To compare options, return to Compare +50 FDA Q-Submission Providers and shortlist by domain fit, not brand familiarity.
Citations
- FDA: Requests for Feedback and Meetings for Medical Device Submissions (Q-Submission Program)
- FDA: Premarket Notification (510(k))
- 21 CFR Part 807 Subpart E
- FDA: Software submission content guidance context
Implementation playbook for teams scoring below target
If your score is below target, convert the output into a seven-day remediation sprint. Day one should lock scope and decision owners. Day two and three should close intended use language drift by consolidating wording into one controlled statement used everywhere. Day four should rebuild question architecture so each question maps to one explicit decision. Day five should run cross-functional challenge review to test whether evidence and risk logic support each question. Day six should apply editorial and traceability QA. Day seven should run a simulated meeting with time-boxed responses and escalation rules.
This sprint pattern is effective because it transforms abstract readiness concerns into bounded execution. It also exposes hidden dependencies early, such as missing test summaries, unresolved claim wording, or conflicting clinical assumptions. Teams that run these short cycles usually improve score reliability and reduce final-week churn.
For quality control, use a simple three-column evidence matrix: claim, supporting data, known limitation. If a claim has no mapped data, reduce the claim or add a data plan. If a limitation is large, surface it transparently and ask FDA a bounded question. This approach improves trust and improves the probability of useful directional feedback.
Readiness metrics that should be tracked weekly
Track at least five metrics: percentage of stabilized intended use statements, percentage of questions with explicit decision target, percentage of risks with mapped controls, percentage of package sections with owner sign-off, and number of unresolved cross-functional conflicts older than 48 hours. These metrics are lightweight, but they predict whether readiness is actually improving.
Do not over-index on page count or draft volume. More pages can hide low decision quality. Strong teams optimize for clarity, traceability, and closure rate on critical gaps. If your closure rate slows for two weeks, trigger leadership review and reset priorities. This avoids quiet schedule erosion that often appears only near submission deadline.
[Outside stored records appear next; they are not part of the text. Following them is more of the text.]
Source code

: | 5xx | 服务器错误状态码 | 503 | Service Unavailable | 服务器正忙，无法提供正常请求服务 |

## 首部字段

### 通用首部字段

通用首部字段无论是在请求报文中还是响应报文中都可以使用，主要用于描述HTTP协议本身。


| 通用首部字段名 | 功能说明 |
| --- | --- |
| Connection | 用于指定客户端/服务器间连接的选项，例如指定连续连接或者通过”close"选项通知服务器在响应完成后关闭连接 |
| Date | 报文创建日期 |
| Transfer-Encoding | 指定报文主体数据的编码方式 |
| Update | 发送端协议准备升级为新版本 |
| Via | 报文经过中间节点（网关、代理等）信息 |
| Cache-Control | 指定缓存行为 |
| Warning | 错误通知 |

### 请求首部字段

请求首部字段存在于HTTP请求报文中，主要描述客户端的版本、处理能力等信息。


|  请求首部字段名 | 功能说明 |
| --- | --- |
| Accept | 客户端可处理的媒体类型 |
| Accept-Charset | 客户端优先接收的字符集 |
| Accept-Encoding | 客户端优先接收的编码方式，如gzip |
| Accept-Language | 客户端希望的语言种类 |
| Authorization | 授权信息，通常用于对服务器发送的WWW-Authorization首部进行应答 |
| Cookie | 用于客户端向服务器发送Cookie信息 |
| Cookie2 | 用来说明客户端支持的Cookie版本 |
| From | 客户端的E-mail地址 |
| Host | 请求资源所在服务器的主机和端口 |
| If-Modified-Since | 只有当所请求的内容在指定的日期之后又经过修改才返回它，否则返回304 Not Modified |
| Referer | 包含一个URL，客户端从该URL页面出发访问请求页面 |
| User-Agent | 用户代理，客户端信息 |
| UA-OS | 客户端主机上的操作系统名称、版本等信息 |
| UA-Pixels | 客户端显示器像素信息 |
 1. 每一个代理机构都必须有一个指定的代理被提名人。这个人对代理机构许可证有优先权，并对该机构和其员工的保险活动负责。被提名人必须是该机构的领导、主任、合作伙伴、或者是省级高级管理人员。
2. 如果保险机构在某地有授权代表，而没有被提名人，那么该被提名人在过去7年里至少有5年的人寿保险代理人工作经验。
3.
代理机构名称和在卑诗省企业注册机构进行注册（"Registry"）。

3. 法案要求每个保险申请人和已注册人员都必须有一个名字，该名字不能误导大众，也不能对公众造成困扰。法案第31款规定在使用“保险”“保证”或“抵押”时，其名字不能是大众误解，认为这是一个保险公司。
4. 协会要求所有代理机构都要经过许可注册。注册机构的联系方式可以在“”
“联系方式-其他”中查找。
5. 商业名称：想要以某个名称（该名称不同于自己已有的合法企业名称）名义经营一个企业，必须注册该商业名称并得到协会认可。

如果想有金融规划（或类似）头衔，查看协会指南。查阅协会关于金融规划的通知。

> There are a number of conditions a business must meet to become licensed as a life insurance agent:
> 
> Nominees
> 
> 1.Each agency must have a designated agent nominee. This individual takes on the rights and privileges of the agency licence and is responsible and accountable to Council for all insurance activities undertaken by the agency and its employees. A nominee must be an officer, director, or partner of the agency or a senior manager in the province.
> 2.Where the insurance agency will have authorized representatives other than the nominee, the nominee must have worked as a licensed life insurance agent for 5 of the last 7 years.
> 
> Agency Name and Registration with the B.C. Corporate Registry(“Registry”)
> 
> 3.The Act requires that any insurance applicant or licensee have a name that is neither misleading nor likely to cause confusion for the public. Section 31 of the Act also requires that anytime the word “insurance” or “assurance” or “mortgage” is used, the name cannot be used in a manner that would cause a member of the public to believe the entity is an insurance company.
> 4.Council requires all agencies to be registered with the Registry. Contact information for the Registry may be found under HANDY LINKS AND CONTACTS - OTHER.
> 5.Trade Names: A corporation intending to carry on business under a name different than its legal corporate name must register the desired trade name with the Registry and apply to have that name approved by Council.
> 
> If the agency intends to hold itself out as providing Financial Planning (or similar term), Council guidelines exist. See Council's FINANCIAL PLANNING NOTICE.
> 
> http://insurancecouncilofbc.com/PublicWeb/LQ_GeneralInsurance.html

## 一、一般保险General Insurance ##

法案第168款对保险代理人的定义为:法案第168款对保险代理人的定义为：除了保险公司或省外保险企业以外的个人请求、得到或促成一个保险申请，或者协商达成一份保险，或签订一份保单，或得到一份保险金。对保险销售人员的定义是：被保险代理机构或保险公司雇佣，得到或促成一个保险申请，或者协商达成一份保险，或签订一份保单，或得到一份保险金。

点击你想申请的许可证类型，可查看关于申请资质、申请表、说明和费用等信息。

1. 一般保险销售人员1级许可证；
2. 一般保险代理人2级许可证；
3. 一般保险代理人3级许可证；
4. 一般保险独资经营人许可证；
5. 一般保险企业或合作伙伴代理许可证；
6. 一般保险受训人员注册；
As a final check, require every major section owner to answer one question: \"What decision does this section enable?\" If the answer is unclear, the section likely needs redesign. This single prompt is a practical quality filter for late-stage readiness reviews.
Related resources
FDA Pre-Sub Timeline Calculator helps estimate realistic cycle time by novelty, test readiness, and revision loops. FDA Pre-Sub Budget Calculator converts team capacity and provider scope into cost scenarios. For broader submission planning, see 510(k) checklist and 510(k) fees and timeline guide.
Execution next step
If your readiness score is below target, capture top three low domains and assign one accountable owner per domain with a one-week close date. Then rerun the score. This keeps progress measurable and avoids abstract discussions that do not change submission quality.